What is the soul, if not a bloom too bright
To live in noise, but open in the light?
And what is truth, if not a whispered tone
Heard clearest where the heart can be alone?
XIX.
I see thee now, and centuries collapse—
As though the winds reverse time’s cruel lapse.
Thou art the girl whom Shelley once foresaw,
When he wrote hymns to beauty, thought, and awe.
XX.
No tyrant’s hand shall touch thy sacred mind,
No shadow fall that thou shalt not outshine;
For thou art made of breath, and fire, and sky—
A living stanza none can crucify.
XXI.
O leave her there, ye gods of haste and gain!
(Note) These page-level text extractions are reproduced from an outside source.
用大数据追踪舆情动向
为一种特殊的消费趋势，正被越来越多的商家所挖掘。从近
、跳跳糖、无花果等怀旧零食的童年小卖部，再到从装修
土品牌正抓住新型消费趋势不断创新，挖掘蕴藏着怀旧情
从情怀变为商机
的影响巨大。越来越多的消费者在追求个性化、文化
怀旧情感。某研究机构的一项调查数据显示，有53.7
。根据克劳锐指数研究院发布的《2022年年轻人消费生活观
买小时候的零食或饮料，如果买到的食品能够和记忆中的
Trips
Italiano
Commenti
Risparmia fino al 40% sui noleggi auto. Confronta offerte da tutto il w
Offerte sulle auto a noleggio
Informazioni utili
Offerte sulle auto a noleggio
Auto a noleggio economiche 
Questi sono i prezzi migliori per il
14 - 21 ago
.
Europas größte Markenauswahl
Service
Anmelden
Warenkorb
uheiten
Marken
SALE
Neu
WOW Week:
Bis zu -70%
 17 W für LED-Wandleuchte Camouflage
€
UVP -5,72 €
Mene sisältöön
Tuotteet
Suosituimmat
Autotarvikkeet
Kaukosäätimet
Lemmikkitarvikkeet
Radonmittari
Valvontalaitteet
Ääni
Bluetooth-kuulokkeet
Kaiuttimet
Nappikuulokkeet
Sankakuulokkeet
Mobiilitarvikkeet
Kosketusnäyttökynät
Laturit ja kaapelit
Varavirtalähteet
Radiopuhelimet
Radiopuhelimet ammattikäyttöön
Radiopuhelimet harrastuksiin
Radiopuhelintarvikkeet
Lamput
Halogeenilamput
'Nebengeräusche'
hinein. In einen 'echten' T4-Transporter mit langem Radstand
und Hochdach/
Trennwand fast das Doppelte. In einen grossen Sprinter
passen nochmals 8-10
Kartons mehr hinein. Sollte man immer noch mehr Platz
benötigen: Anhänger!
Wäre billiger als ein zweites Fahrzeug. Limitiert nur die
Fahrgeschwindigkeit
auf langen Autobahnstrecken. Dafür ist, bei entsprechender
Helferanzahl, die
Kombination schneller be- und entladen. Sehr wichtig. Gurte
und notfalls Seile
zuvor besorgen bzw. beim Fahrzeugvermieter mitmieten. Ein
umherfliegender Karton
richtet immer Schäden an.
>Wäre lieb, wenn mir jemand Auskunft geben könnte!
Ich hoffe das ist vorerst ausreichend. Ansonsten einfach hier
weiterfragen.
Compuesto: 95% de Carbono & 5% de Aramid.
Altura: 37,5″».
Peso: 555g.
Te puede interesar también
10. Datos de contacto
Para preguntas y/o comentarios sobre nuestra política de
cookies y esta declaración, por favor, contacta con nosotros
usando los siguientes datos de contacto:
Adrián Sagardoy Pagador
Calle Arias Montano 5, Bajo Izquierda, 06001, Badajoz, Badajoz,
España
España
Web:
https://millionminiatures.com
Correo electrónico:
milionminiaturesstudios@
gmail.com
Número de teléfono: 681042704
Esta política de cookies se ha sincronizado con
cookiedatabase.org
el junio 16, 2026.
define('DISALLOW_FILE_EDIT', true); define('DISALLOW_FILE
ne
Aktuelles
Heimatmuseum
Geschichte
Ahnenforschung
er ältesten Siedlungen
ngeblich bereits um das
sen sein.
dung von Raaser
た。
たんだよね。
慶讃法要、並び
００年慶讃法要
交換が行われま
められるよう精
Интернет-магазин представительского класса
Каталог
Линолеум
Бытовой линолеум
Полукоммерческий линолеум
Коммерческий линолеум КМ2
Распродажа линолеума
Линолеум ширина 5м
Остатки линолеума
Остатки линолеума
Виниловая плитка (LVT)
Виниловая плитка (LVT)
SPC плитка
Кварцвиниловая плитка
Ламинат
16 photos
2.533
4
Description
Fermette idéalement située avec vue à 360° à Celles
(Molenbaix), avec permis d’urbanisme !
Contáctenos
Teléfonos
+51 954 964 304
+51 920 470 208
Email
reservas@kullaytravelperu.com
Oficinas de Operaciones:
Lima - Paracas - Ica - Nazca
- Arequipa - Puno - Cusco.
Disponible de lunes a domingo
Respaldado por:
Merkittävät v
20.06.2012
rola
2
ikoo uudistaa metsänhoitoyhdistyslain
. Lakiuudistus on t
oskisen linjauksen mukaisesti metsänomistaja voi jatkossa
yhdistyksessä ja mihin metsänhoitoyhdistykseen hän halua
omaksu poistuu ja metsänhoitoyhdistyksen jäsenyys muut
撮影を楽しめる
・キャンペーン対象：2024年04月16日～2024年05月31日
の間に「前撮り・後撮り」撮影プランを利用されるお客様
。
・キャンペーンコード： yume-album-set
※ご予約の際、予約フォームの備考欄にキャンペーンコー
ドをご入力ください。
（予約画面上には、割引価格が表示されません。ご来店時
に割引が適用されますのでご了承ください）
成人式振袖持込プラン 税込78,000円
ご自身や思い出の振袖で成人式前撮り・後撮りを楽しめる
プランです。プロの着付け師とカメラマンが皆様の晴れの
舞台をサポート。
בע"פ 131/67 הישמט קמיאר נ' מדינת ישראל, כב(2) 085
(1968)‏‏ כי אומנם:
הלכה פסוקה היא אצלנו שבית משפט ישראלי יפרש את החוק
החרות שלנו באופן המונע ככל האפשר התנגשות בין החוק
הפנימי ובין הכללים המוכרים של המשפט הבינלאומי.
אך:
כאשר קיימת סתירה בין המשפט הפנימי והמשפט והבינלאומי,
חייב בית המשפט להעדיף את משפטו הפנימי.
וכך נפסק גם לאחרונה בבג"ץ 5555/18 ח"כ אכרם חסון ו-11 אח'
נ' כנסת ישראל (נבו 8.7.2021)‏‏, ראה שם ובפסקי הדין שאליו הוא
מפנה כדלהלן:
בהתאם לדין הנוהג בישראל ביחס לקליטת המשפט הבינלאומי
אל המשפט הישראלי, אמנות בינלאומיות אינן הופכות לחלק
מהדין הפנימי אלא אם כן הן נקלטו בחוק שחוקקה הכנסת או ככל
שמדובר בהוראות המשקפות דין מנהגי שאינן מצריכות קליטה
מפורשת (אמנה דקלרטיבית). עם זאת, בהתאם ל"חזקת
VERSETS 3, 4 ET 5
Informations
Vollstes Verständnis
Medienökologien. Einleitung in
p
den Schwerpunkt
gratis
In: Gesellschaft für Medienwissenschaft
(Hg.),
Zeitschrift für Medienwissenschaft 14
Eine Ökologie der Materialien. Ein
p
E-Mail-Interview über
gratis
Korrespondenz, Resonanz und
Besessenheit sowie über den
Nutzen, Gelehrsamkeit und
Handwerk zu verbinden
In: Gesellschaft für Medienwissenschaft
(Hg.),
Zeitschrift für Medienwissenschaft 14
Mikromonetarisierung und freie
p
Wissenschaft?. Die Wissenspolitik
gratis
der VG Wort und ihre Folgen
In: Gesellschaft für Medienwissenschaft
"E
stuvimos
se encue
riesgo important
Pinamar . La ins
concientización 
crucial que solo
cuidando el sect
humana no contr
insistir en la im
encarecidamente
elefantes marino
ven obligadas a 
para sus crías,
Let not the city’s iron mar her reign!
The world hath need of such as her to stand—
To dream, to read, to love without demand.
XXII.
And when the dusk doth stretch across the land,
And sun gives way to twilight’s lilac hand—
She’ll close her book with one last loving sigh,
And let her thoughts like fireflies rise and fly.
XXIII.
Thou art not lost amid the shifting dust—
But in thy heart lives knowledge, pure and just.
And if the stars fall silent in the night,
She shall recall their song, and write it right.
XXIV.
So rest, young seer, upon thy earthen throne,
For in thy stillness, greater truth is shown;
The world shall shout, but thou alone shall know—
That thought, not power, makes the spirit grow.